**Your task:**
Look over the entries below. Report how many lines hold the word "Testis", and only that.

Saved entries
# # # # #

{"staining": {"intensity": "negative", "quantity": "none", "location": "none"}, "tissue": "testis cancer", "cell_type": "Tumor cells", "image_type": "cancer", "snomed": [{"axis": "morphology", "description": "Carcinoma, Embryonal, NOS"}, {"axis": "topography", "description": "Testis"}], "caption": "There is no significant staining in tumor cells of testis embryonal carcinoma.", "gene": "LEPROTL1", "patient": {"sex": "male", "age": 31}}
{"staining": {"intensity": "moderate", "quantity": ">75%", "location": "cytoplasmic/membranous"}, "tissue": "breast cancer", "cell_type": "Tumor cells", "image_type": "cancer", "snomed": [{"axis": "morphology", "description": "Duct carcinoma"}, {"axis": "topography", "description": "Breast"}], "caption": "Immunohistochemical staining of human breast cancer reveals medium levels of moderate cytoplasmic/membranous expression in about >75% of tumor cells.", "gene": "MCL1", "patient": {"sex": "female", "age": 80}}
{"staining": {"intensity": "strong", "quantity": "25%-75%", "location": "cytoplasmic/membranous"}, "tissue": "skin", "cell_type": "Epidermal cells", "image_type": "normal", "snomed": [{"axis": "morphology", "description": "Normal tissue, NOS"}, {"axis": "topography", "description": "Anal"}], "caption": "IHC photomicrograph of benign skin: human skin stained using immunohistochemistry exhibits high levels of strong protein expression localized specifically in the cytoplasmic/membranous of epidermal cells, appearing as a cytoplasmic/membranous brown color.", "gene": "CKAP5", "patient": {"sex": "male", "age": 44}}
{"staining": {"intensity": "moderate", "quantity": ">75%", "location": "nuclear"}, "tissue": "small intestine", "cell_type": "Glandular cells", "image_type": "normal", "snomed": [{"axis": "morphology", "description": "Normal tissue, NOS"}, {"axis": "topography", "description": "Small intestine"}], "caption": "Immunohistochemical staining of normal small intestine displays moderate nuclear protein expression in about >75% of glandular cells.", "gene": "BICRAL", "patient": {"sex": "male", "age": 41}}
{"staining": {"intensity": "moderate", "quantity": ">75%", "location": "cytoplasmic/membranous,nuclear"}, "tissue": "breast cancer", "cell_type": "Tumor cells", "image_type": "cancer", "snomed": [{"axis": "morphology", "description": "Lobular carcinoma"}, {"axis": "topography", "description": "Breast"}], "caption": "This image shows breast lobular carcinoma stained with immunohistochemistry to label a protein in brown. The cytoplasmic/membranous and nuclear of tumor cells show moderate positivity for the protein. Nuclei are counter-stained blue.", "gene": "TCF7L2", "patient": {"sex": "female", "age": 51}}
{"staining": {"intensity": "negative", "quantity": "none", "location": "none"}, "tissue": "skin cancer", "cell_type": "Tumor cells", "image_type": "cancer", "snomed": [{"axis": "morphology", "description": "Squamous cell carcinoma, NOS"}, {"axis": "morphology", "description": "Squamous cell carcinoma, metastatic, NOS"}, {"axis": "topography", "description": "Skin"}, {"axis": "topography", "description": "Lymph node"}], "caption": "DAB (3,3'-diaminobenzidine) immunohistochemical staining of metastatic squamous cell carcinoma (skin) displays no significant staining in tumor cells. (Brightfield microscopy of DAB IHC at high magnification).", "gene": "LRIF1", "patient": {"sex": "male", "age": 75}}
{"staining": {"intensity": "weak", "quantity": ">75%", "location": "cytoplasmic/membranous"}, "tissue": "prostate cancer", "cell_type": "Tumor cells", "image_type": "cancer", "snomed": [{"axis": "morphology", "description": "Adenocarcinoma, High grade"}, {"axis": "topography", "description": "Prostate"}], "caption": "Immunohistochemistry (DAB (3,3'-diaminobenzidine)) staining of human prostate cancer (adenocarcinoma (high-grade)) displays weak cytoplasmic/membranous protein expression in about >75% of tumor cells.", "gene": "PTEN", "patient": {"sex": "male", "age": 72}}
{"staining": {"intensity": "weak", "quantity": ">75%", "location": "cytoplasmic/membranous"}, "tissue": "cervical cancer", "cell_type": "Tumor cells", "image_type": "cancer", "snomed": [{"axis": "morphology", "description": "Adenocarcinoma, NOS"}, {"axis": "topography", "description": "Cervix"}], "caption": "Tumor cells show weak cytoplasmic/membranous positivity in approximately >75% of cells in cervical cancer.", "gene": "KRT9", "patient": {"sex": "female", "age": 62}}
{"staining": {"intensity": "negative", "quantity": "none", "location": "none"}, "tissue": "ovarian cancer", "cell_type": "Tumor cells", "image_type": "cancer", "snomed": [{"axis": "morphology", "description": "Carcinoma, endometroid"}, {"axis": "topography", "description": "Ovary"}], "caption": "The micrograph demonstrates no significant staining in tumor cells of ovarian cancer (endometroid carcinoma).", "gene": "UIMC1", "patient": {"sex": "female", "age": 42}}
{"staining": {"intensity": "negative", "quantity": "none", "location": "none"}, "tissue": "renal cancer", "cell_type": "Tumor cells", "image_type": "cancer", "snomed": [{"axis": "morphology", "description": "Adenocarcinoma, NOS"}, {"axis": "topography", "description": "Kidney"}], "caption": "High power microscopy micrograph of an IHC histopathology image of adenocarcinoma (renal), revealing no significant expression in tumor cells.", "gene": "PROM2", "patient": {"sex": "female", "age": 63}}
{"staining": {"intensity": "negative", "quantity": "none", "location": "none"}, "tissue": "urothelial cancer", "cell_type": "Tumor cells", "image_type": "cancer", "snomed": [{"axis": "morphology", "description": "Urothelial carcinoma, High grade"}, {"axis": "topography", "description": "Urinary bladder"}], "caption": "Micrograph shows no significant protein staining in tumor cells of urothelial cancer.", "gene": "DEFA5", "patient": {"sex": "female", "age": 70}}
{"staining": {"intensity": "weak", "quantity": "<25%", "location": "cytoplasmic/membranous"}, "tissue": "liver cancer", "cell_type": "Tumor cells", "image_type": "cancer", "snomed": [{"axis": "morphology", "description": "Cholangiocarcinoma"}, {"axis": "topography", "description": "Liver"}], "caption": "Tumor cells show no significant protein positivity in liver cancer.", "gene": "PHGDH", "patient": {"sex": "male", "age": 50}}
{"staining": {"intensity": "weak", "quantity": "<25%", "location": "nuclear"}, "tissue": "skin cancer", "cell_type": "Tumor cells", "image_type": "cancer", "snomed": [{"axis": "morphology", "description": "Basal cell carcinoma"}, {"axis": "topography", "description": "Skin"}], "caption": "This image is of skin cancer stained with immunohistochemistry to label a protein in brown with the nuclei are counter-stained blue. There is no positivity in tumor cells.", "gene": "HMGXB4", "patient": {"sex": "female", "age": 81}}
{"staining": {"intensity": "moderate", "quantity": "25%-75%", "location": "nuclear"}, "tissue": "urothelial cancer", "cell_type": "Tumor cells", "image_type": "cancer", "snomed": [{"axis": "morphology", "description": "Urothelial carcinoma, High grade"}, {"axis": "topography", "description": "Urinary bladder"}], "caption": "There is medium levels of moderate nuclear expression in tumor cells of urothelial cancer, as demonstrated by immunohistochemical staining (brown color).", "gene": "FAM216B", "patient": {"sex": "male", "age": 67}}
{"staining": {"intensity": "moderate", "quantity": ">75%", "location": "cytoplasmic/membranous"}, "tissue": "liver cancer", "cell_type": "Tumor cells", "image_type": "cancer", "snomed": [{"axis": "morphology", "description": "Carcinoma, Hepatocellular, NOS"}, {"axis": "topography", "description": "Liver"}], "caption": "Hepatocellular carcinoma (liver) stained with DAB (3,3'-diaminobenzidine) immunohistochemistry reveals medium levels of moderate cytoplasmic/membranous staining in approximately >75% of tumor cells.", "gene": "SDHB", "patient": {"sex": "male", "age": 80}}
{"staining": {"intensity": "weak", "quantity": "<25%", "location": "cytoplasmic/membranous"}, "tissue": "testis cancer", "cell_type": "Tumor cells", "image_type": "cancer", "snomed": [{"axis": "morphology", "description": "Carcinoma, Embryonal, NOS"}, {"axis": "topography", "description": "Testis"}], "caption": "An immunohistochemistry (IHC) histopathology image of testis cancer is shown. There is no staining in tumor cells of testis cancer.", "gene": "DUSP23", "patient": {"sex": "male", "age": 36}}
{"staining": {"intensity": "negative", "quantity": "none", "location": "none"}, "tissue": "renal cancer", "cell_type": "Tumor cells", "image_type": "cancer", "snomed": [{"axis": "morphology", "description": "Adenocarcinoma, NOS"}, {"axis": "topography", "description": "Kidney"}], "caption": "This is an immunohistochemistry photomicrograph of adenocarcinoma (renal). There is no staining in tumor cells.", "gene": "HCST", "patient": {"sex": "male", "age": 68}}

# # # # #

**Written answer:**
2